L'action du botrytis cinerea

Le Botrytis cinerea est un champignon microscopique responsable de la magie des vins de Sauternes. Quand il apparaît, en automne, il consomme une partie des sucres et des acides du raisin parvenu à maturité. Progressivement, le raisin se transforme et se concentre par évaporation, augmentant ainsi sa densité en arômes et en sucre et provoquant une subtile alchimie dans le jus .

Les hommes et les femmes de Fargues vont chercher à domestiquer ce phénomène tout au long de l’année, en préparant et entretenant les sols et par les soins apportés aux vignes favorisant ainsi son action au moment propice de la sur-maturité des grains.

Leur peau s’affine alors mais ne se fissure pas, laissant le champignon opérer sur le jus. Des filaments passent à travers la peau sans la blesser. Le Botrytis se développe extérieurement et intérieurement, sans que le jus coule et sans oxydation. Il se produit alors un miracle, une véritable alchimie sous la peau du raisin. La baie brunie, se dessèche, se transforme et atteint la concentration en sucre plus importante, le nectar, acquiert alors de riches saveurs de fruits confits, d’arômes de fleurs.

Botrytis cinerea champignon microscopique
Les vendanges à Fargues

Le Botrytis consomme les sucres et acides du raisin arrivé à maturité il s’en nourrit. Par ce phénomène de concentration, le raisin se transforme progressivement, « se botrytise » et augmente sa densité en sucre jusqu’à 20-21 degrés d’alcool potentiel, soit environ 350 grammes pas litre. Ce champignon, présent tout au long de l’année sur les pieds de vigne se développe favorablement en Automne sous l’effet d’un microclimat particulier fait d’une alternance subtile d’humidité, de soleil et de vent.

A Fargues, le but du travail, précis et patient de la préparation du sol et les soins de la vigne visent à freiner, à garder en réserve ce Botrytis, à le contenir suffisamment pour l’empêcher d’agir avant que le raisin ne soit arrivé à une suffisante maturité. En effet, le Botrytis, peut aussi être un dangereux concurrent, un parasite « phytopathogène » responsable de la pourriture grise, fléau que tout vignoble combat. Il ne devient bénéfique que lorsque le raisin a déjà d’importantes richesses en sucres. Il faut donc réussir à ce qu’il soit présent mais ne se développer pas avant la pleine maturité du raisin. Une bonne connaissance de la nature, du terroir, du climat et de la plante est donc indispensable pour contrecarrer une attaque de Botrytis trop précoce pour favoriser la bonne expression du Botrytis sur le raisin mûri à point. Le développement du Botrytis lui-même doit donc être surveillé attentivement. Divers paramètres sont à prendre en compte : la vigueur du pied de vigne induite par le sol, son alimentation à travers le porte-greffe, l’entassement des feuilles, un microclimat humide autour des raisins, mais aussi les attaques d’insectes ravageurs eudémis et cochylis… Autant d’éléments qu’il faudra contenir pour éviter une attaque précoce de pourriture néfaste.

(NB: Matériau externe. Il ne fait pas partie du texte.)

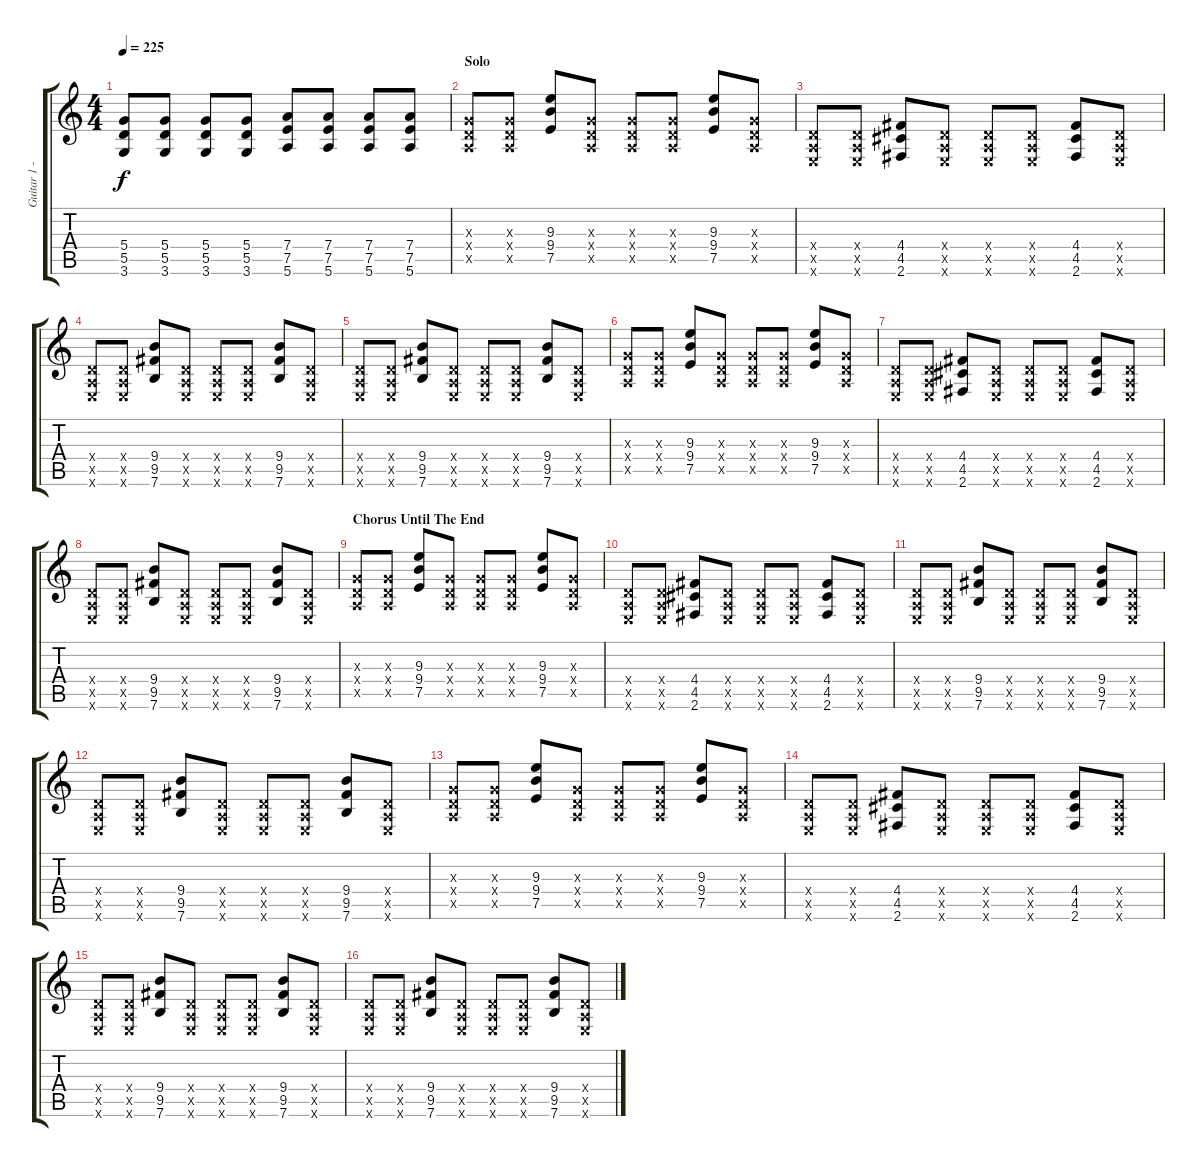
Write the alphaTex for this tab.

\track ("Guitar 1 - Mathias" "Guitar 1 -") {instrument overdrivenguitar}
\staff {score tabs}
\tuning (E4 B3 G3 D3 A2 E2) {hide}
\ts (4 4)
\tempo 225
\clef g2
\ks c
(5.4 5.5 3.6).8{dy f} (5.4 5.5 3.6).8 (5.4 5.5 3.6).8 (5.4 5.5 3.6).8 (7.4 7.5 5.6).8 (7.4 7.5 5.6).8 (7.4 7.5 5.6).8 (7.4 7.5 5.6).8 |
\section ("" "Solo")
(0.3{x} 0.4{x} 0.5{x}).8 (0.3{x} 0.4{x} 0.5{x}).8 (9.3 9.4 7.5).8 (0.3{x} 0.4{x} 0.5{x}).8 (0.3{x} 0.4{x} 0.5{x}).8 (0.3{x} 0.4{x} 0.5{x}).8 (9.3 9.4 7.5).8 (0.3{x} 0.4{x} 0.5{x}).8 |
(0.4{x} 0.5{x} 0.6{x}).8 (0.4{x} 0.5{x} 0.6{x}).8 (4.4 4.5 2.6).8 (0.4{x} 0.5{x} 0.6{x}).8 (0.4{x} 0.5{x} 0.6{x}).8 (0.4{x} 0.5{x} 0.6{x}).8 (4.4 4.5 2.6).8 (0.4{x} 0.5{x} 0.6{x}).8 |
(0.4{x} 0.5{x} 0.6{x}).8 (0.4{x} 0.5{x} 0.6{x}).8 (9.4 9.5 7.6).8 (0.4{x} 0.5{x} 0.6{x}).8 (0.4{x} 0.5{x} 0.6{x}).8 (0.4{x} 0.5{x} 0.6{x}).8 (9.4 9.5 7.6).8 (0.4{x} 0.5{x} 0.6{x}).8 |
(0.4{x} 0.5{x} 0.6{x}).8 (0.4{x} 0.5{x} 0.6{x}).8 (9.4 9.5 7.6).8 (0.4{x} 0.5{x} 0.6{x}).8 (0.4{x} 0.5{x} 0.6{x}).8 (0.4{x} 0.5{x} 0.6{x}).8 (9.4 9.5 7.6).8 (0.4{x} 0.5{x} 0.6{x}).8 |
(0.3{x} 0.4{x} 0.5{x}).8 (0.3{x} 0.4{x} 0.5{x}).8 (9.3 9.4 7.5).8 (0.3{x} 0.4{x} 0.5{x}).8 (0.3{x} 0.4{x} 0.5{x}).8 (0.3{x} 0.4{x} 0.5{x}).8 (9.3 9.4 7.5).8 (0.3{x} 0.4{x} 0.5{x}).8 |
(0.4{x} 0.5{x} 0.6{x}).8 (0.4{x} 0.5{x} 0.6{x}).8 (4.4 4.5 2.6).8 (0.4{x} 0.5{x} 0.6{x}).8 (0.4{x} 0.5{x} 0.6{x}).8 (0.4{x} 0.5{x} 0.6{x}).8 (4.4 4.5 2.6).8 (0.4{x} 0.5{x} 0.6{x}).8 |
(0.4{x} 0.5{x} 0.6{x}).8 (0.4{x} 0.5{x} 0.6{x}).8 (9.4 9.5 7.6).8 (0.4{x} 0.5{x} 0.6{x}).8 (0.4{x} 0.5{x} 0.6{x}).8 (0.4{x} 0.5{x} 0.6{x}).8 (9.4 9.5 7.6).8 (0.4{x} 0.5{x} 0.6{x}).8 |
\section ("" "Chorus Until The End")
(0.3{x} 0.4{x} 0.5{x}).8 (0.3{x} 0.4{x} 0.5{x}).8 (9.3 9.4 7.5).8 (0.3{x} 0.4{x} 0.5{x}).8 (0.3{x} 0.4{x} 0.5{x}).8 (0.3{x} 0.4{x} 0.5{x}).8 (9.3 9.4 7.5).8 (0.3{x} 0.4{x} 0.5{x}).8 |
(0.4{x} 0.5{x} 0.6{x}).8 (0.4{x} 0.5{x} 0.6{x}).8 (4.4 4.5 2.6).8 (0.4{x} 0.5{x} 0.6{x}).8 (0.4{x} 0.5{x} 0.6{x}).8 (0.4{x} 0.5{x} 0.6{x}).8 (4.4 4.5 2.6).8 (0.4{x} 0.5{x} 0.6{x}).8 |
(0.4{x} 0.5{x} 0.6{x}).8 (0.4{x} 0.5{x} 0.6{x}).8 (9.4 9.5 7.6).8 (0.4{x} 0.5{x} 0.6{x}).8 (0.4{x} 0.5{x} 0.6{x}).8 (0.4{x} 0.5{x} 0.6{x}).8 (9.4 9.5 7.6).8 (0.4{x} 0.5{x} 0.6{x}).8 |
(0.4{x} 0.5{x} 0.6{x}).8 (0.4{x} 0.5{x} 0.6{x}).8 (9.4 9.5 7.6).8 (0.4{x} 0.5{x} 0.6{x}).8 (0.4{x} 0.5{x} 0.6{x}).8 (0.4{x} 0.5{x} 0.6{x}).8 (9.4 9.5 7.6).8 (0.4{x} 0.5{x} 0.6{x}).8 |
(0.3{x} 0.4{x} 0.5{x}).8 (0.3{x} 0.4{x} 0.5{x}).8 (9.3 9.4 7.5).8 (0.3{x} 0.4{x} 0.5{x}).8 (0.3{x} 0.4{x} 0.5{x}).8 (0.3{x} 0.4{x} 0.5{x}).8 (9.3 9.4 7.5).8 (0.3{x} 0.4{x} 0.5{x}).8 |
(0.4{x} 0.5{x} 0.6{x}).8 (0.4{x} 0.5{x} 0.6{x}).8 (4.4 4.5 2.6).8 (0.4{x} 0.5{x} 0.6{x}).8 (0.4{x} 0.5{x} 0.6{x}).8 (0.4{x} 0.5{x} 0.6{x}).8 (4.4 4.5 2.6).8 (0.4{x} 0.5{x} 0.6{x}).8 |
(0.4{x} 0.5{x} 0.6{x}).8 (0.4{x} 0.5{x} 0.6{x}).8 (9.4 9.5 7.6).8 (0.4{x} 0.5{x} 0.6{x}).8 (0.4{x} 0.5{x} 0.6{x}).8 (0.4{x} 0.5{x} 0.6{x}).8 (9.4 9.5 7.6).8 (0.4{x} 0.5{x} 0.6{x}).8 |
(0.4{x} 0.5{x} 0.6{x}).8 (0.4{x} 0.5{x} 0.6{x}).8 (9.4 9.5 7.6).8 (0.4{x} 0.5{x} 0.6{x}).8 (0.4{x} 0.5{x} 0.6{x}).8 (0.4{x} 0.5{x} 0.6{x}).8 (9.4 9.5 7.6).8 (0.4{x} 0.5{x} 0.6{x}).8
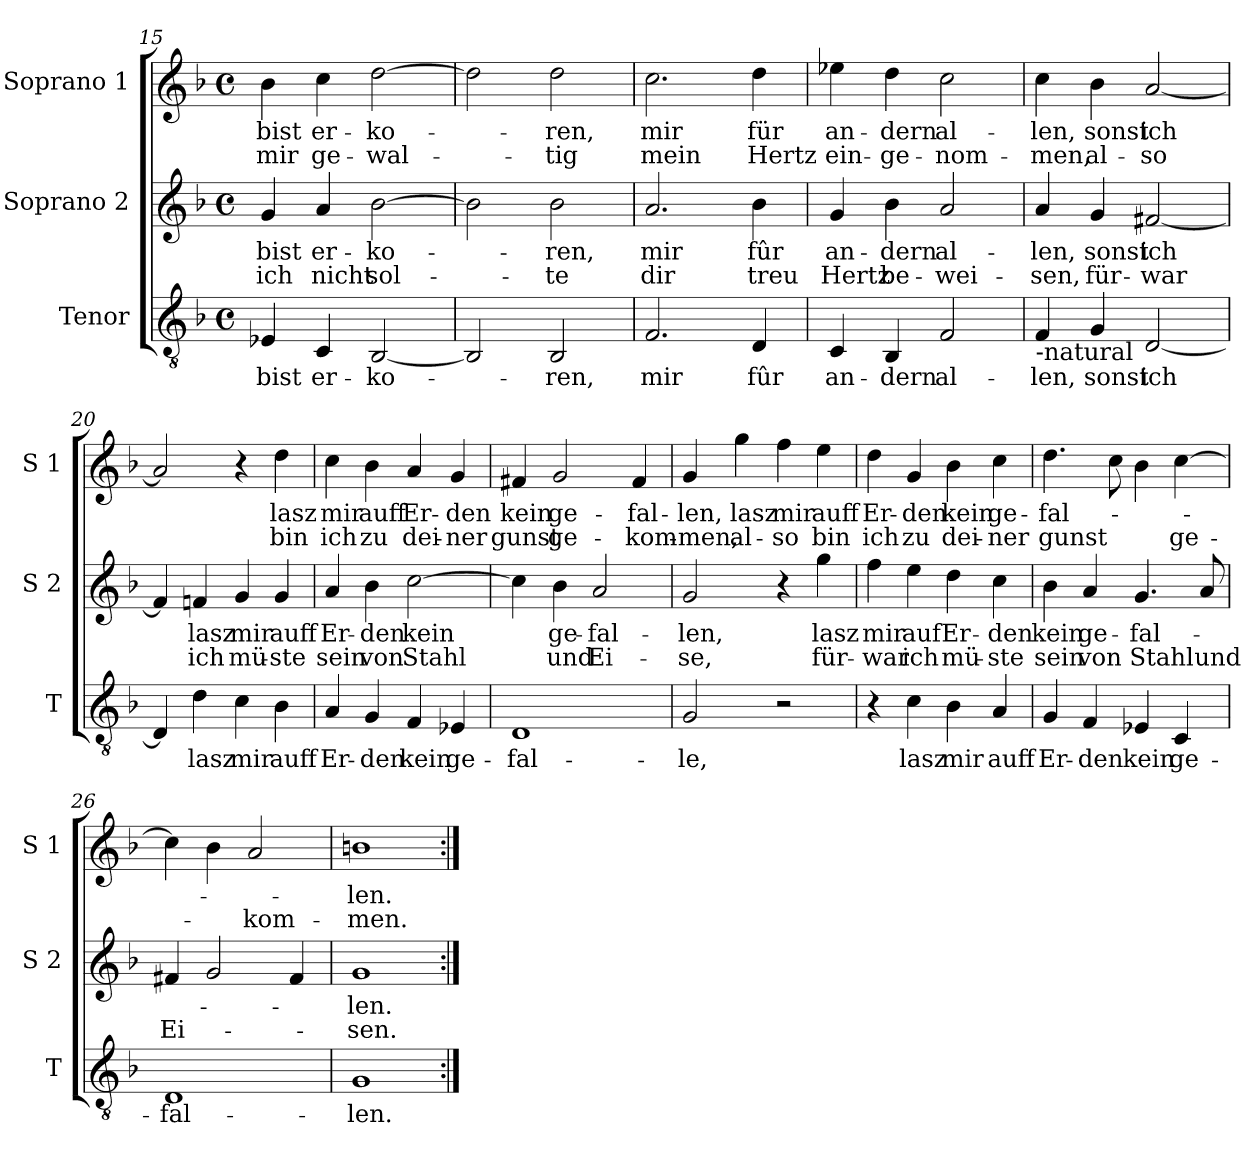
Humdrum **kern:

**kern	**text	**kern	**text	**text	**kern	**text	**text
*part3	*part3	*part2	*part2	*part2	*part1	*part1	*part1
*staff3	*staff3	*staff2	*staff2	*staff2	*staff1	*staff1	*staff1
*I"Tenor	*	*I"Soprano 2	*	*	*I"Soprano 1	*	*
*I'T	*	*I'S 2	*	*	*I'S 1	*	*
*clefGv2	*	*clefG2	*	*	*clefG2	*	*
*k[b-]	*	*k[b-]	*	*	*k[b-]	*	*
*F:	*	*F:	*	*	*F:	*	*
*M4/4	*	*M4/4	*	*	*M4/4	*	*
*met(c)	*	*met(c)	*	*	*met(c)	*	*
=15	=15	=15	=15	=15	=15	=15	=15
!	!LO:LY:b	!	!LO:LY:b	!LO:LY:b	!	!LO:LY:b	!LO:LY:b
4E-X/	bist	4g/	bist	ich	4b-\	bist	mir
!	!LO:LY:b	!	!LO:LY:b	!LO:LY:b	!	!LO:LY:b	!LO:LY:b
4C/	er-	4a/	er-	nicht	4cc\	er-	ge-
!	!LO:LY:b	!	!LO:LY:b	!LO:LY:b	!	!LO:LY:b	!LO:LY:b
[2BB-/	-ko-	[2b-\	-ko-	sol-	[2dd\	-ko-	-wal-
=16	=16	=16	=16	=16	=16	=16	=16
2BB-/]	.	2b-\]	.	.	2dd\]	.	.
!	!LO:LY:b	!	!LO:LY:b	!LO:LY:b	!	!LO:LY:b	!LO:LY:b
2BB-/	-ren,	2b-\	-ren,	-te	2dd\	-ren,	-tig
=17	=17	=17	=17	=17	=17	=17	=17
!	!LO:LY:b	!	!LO:LY:b	!LO:LY:b	!	!LO:LY:b	!LO:LY:b
2.F/	mir	2.a/	mir	dir	2.cc\	mir	mein
!	!LO:LY:b	!	!LO:LY:b	!LO:LY:b	!	!LO:LY:b	!LO:LY:b
4D/	fûr	4b-\	fûr	treu	4dd\	für	Hertz
!!LO:LB:g=z
=18	=18	=18	=18	=18	=18	=18	=18
!	!LO:LY:b	!	!LO:LY:b	!LO:LY:b	!	!LO:LY:b	!LO:LY:b
4C/	an-	4g/	an-	Hertz	4ee-X\	an-	ein-
!	!LO:LY:b	!	!LO:LY:b	!LO:LY:b	!	!LO:LY:b	!LO:LY:b
4BB-/	-dern	4b-\	-dern	be-	4dd\	-dern	-ge-
!	!LO:LY:b	!	!LO:LY:b	!LO:LY:b	!	!LO:LY:b	!LO:LY:b
2F/	al-	2a/	al-	-wei-	2cc\	al-	-nom-
=19	=19	=19	=19	=19	=19	=19	=19
!LO:TX:b:t=-natural	!	!	!	!	!	!	!
!	!LO:LY:b	!	!LO:LY:b	!LO:LY:b	!	!LO:LY:b	!LO:LY:b
4F/	-len,	4a/	-len,	-sen,	4cc\	-len,	-men,
!	!LO:LY:b	!	!LO:LY:b	!LO:LY:b	!	!LO:LY:b	!LO:LY:b
4G/	sonst	4g/	sonst	für-	4b-\	sonst	al-
!	!LO:LY:b	!	!LO:LY:b	!LO:LY:b	!	!LO:LY:b	!LO:LY:b
[2D/	ich	[2f#X/	ich	-war	[2a/	ich	-so
=20	=20	=20	=20	=20	=20	=20	=20
4D/]	.	4f#/]	.	.	2a/]	.	.
!	!LO:LY:b	!	!LO:LY:b	!LO:LY:b	!	!	!
4d\	lasz	4fn/	lasz	ich	.	.	.
!	!LO:LY:b	!	!LO:LY:b	!LO:LY:b	!	!	!
4c\	mir	4g/	mir	mü-	4r	.	.
!	!LO:LY:b	!	!LO:LY:b	!LO:LY:b	!	!LO:LY:b	!LO:LY:b
4B-\	auff	4g/	auff	-ste	4dd\	lasz	bin
=21	=21	=21	=21	=21	=21	=21	=21
!	!LO:LY:b	!	!LO:LY:b	!LO:LY:b	!	!LO:LY:b	!LO:LY:b
4A/	Er-	4a/	Er-	sein	4cc\	mir	ich
!	!LO:LY:b	!	!LO:LY:b	!LO:LY:b	!	!LO:LY:b	!LO:LY:b
4G/	-den	4b-\	-den	von	4b-\	auff	zu
!	!LO:LY:b	!	!LO:LY:b	!LO:LY:b	!	!LO:LY:b	!LO:LY:b
4F/	kein	[2cc\	kein	Stahl	4a/	Er-	dei-
!	!LO:LY:b	!	!	!	!	!LO:LY:b	!LO:LY:b
4E-X/	ge-	.	.	.	4g/	-den	-ner
=22	=22	=22	=22	=22	=22	=22	=22
!	!LO:LY:b	!	!	!	!	!LO:LY:b	!LO:LY:b
1D	-fal-	4cc\]	.	.	4f#X/	kein	gunst
!	!	!	!LO:LY:b	!LO:LY:b	!	!LO:LY:b	!LO:LY:b
.	.	4b-\	ge-	und	2g/	ge-	ge-
!	!	!	!LO:LY:b	!LO:LY:b	!	!	!
.	.	2a/	-fal-	Ei-	.	.	.
!	!	!	!	!	!	!LO:LY:b	!LO:LY:b
.	.	.	.	.	4f#/	-fal-	-kom-
!!LO:LB:g=z
=23	=23	=23	=23	=23	=23	=23	=23
!	!LO:LY:b	!	!LO:LY:b	!LO:LY:b	!	!LO:LY:b	!LO:LY:b
2G/	-le,	2g/	-len,	-se,	4g/	-len,	-men,
!	!	!	!	!	!	!LO:LY:b	!LO:LY:b
.	.	.	.	.	4gg\	lasz	al-
!	!	!	!	!	!	!LO:LY:b	!LO:LY:b
2r	.	4r	.	.	4ff\	mir	-so
!	!	!	!LO:LY:b	!LO:LY:b	!	!LO:LY:b	!LO:LY:b
.	.	4gg\	lasz	für-	4ee\	auff	bin
=24	=24	=24	=24	=24	=24	=24	=24
!	!	!	!LO:LY:b	!LO:LY:b	!	!LO:LY:b	!LO:LY:b
4r	.	4ff\	mir	-war	4dd\	Er-	ich
!	!LO:LY:b	!	!LO:LY:b	!LO:LY:b	!	!LO:LY:b	!LO:LY:b
4c\	lasz	4ee\	auf	ich	4g/	-den	zu
!	!LO:LY:b	!	!LO:LY:b	!LO:LY:b	!	!LO:LY:b	!LO:LY:b
4B-\	mir	4dd\	Er-	mü-	4b-\	kein	dei-
!	!LO:LY:b	!	!LO:LY:b	!LO:LY:b	!	!LO:LY:b	!LO:LY:b
4A/	auff	4cc\	-den	-ste	4cc\	ge-	-ner
=25	=25	=25	=25	=25	=25	=25	=25
!	!LO:LY:b	!	!LO:LY:b	!LO:LY:b	!	!LO:LY:b	!LO:LY:b
4G/	Er-	4b-\	kein	sein	4.dd\	-fal-	gunst
!	!LO:LY:b	!	!LO:LY:b	!LO:LY:b	!	!	!
4F/	-den	4a/	ge-	von	.	.	.
.	.	.	.	.	8cc\	.	.
!	!LO:LY:b	!	!LO:LY:b	!LO:LY:b	!	!	!
4E-X/	kein	4.g/	-fal-	Stahl	4b-\	.	.
!	!LO:LY:b	!	!	!	!	!	!LO:LY:b
4C/	ge-	.	.	.	[4cc\	.	ge-
!	!	!	!	!LO:LY:b	!	!	!
.	.	8a/	.	und	.	.	.
=26	=26	=26	=26	=26	=26	=26	=26
!	!LO:LY:b	!	!	!LO:LY:b	!	!	!
1D	-fal-	4f#X/	.	Ei-	4cc\]	.	.
.	.	2g/	.	.	4b-\	.	.
!	!	!	!	!	!	!	!LO:LY:b
.	.	.	.	.	2a/	.	-kom-
.	.	4f#/	.	.	.	.	.
=27	=27	=27	=27	=27	=27	=27	=27
!	!LO:LY:b	!	!LO:LY:b	!LO:LY:b	!	!LO:LY:b	!LO:LY:b
1G	-len.	1g	-len.	-sen.	1bn	-len.	-men.
=:|!	=:|!	=:|!	=:|!	=:|!	=:|!	=:|!	=:|!
*-	*-	*-	*-	*-	*-	*-	*-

La tâche vise donc à favoriser naturellement, le moment venu, l’action de ce phénomène merveilleux, magique, de le mettre en valeur avec intelligence. L’ambition, au Château de Fargues se résume ainsi à une lutte respectueuse, avec la nature, de façon à réaliser avec elle une exception, un vin extraordinaire, fruit du travail conjugué de la nature et de l’homme.

La transformation du raisin par le Botrytis implique alors un important sacrifice. Il faut jeter le raisin atteint par la mauvaise pourriture. Il est courant de rejeter la moitié de la récolte, voir plus, (2012 récemment).
La vendange à Fargues donne en moyenne 1000 bouteilles par hectare, soit un verre par pied de vigne contre une bouteille si la vendange était conduite suivant les règles habituelles pour un vin blanc sec ou doux…A l’évaporation due au Botrytis s’ajoute le phénomène de passerillage. Le jus se concentre, mais les grappes perdent les 2/3 de leur volume.

Ce processus va à l’encontre d’une ambition industrielle. C’est le paradoxe du vin de Sauternes. Un travail exceptionnel de la nature et la collaboration de l’homme, suivi d’une vendange minutieuse sont les clefs de cette transformation extraordinaire. A Fargues la quantité n’est donc pas l’objectif. C’est bien la qualité, l’explosion aromatique de ce vin que le Château de Fargues cherche à saisir et à mettre en bouteille.